So much for the sell-off. Oil prices are back on the march higher, after reversing course Wednesday following the DOE’s weekly report and ending any talk near term of a breakdown of the bull rally. The rebound is a bit puzzling from a purely fundamental perspective as the DOE reported the first US oil inventory increase in nearly 3 months, and the highest oil production levels in 47 years. Refined products did have larger than expected inventory draws thanks to a sharp reduction in refinery runs and above-average demand, helping to diminish the bearish headlines for crude.

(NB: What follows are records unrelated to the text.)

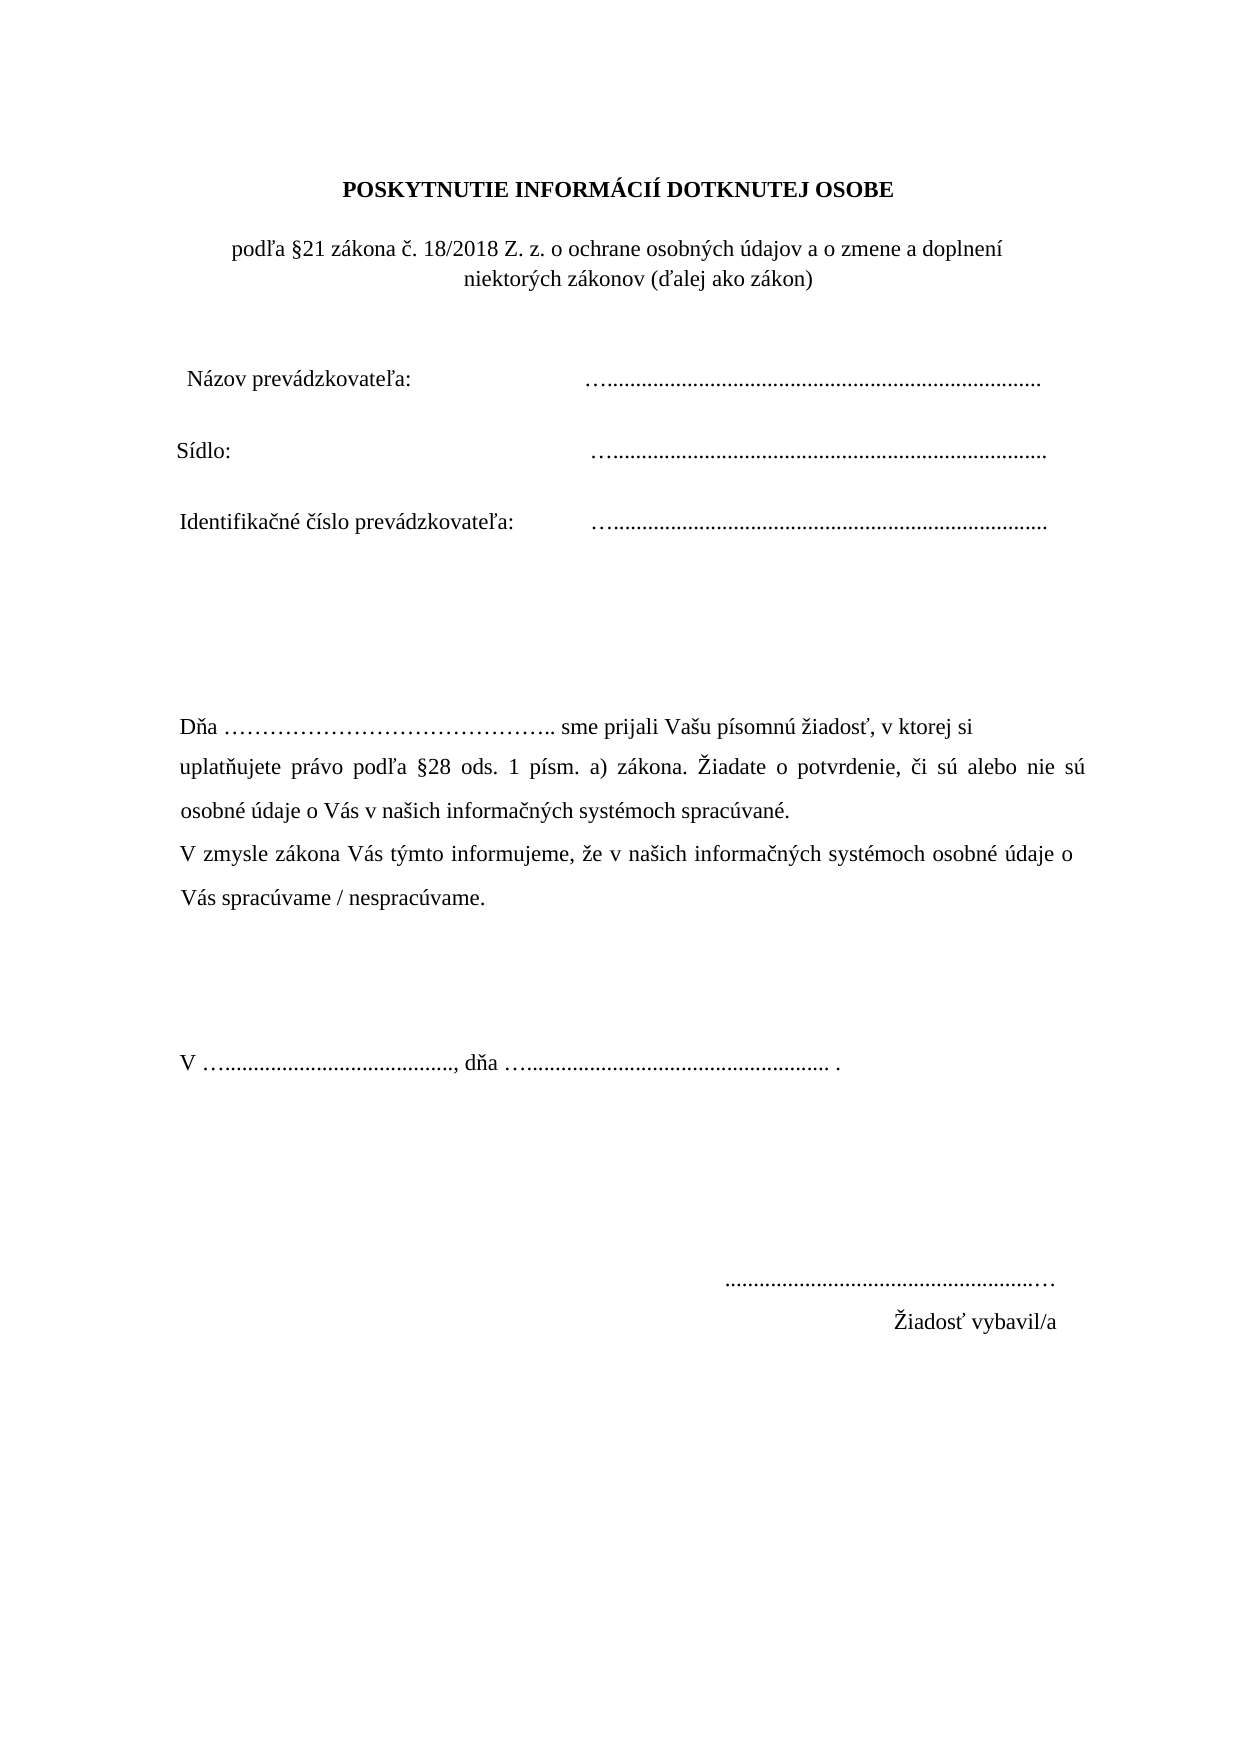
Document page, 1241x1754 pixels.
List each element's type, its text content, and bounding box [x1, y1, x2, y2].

text Identifikačné číslo prevádzkovateľa: …............................................................................ [179, 508, 1087, 535]
text uplatňujete právo podľa §28 ods. 1 písm. a) zákona. Žiadate o potvrdenie, či sú alebo nie sú osobné údaje o Vás v našich informačných systémoch spracúvané. [179, 753, 1087, 823]
text Žiadosť vybavil/a [148, 1308, 1057, 1334]
text Názov prevádzkovateľa: …............................................................................ [148, 365, 1093, 391]
subtitle POSKYTNUTIE INFORMÁCIÍ DOTKNUTEJ OSOBE [148, 176, 1089, 202]
text Sídlo: …............................................................................ [148, 437, 1093, 464]
text ......................................................… [148, 1264, 1057, 1291]
text Dňa …………………………………….. sme prijali Vašu písomnú žiadosť, v ktorej si [179, 713, 1087, 739]
text V zmysle zákona Vás týmto informujeme, že v našich informačných systémoch osobné údaje o Vás spracúvame / nespracúvame. [179, 841, 1075, 911]
text V …........................................, dňa …..................................................... . [179, 1049, 1087, 1075]
text podľa §21 zákona č. 18/2018 Z. z. o ochrane osobných údajov a o zmene a doplnení niektorých zákonov (ďalej ako zákon) [231, 235, 1093, 291]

10 year treasury yields hit 2.75% Wednesday for the first time in nearly 4 years after the FOMC left interest rates alone, but predicted higher inflation levels for 2018, setting the stage for additional rate hikes this year. While there may not be a direct impact on energy prices, the indirect influences are numerous – from day to day movements in the US Dollar, to the increased costs of capital that will impact essentially all portions of the physical supply chain.
Refined products are faring well as demand estimates remain above average for this time of year, while production is declining – led by a sharp drop in Gulf Coast refinery runs as plants catch up on maintenance they delayed last fall in the wake of the hurricanes. It’s worth pointing out that in spite of 4 straight weeks of sharp declines, taking 1.6 million barrels of refinery throughput temporarily offline, total US refinery runs are still above the 5 year range for this time of year, and nearly 1 million barrels/day above the 5 year average.
In addition to the normal weekly status report, the DOE released another monthly outlook yesterday highlighting that total US oil production broke 10 million barrels/day in November for the first time since 1970.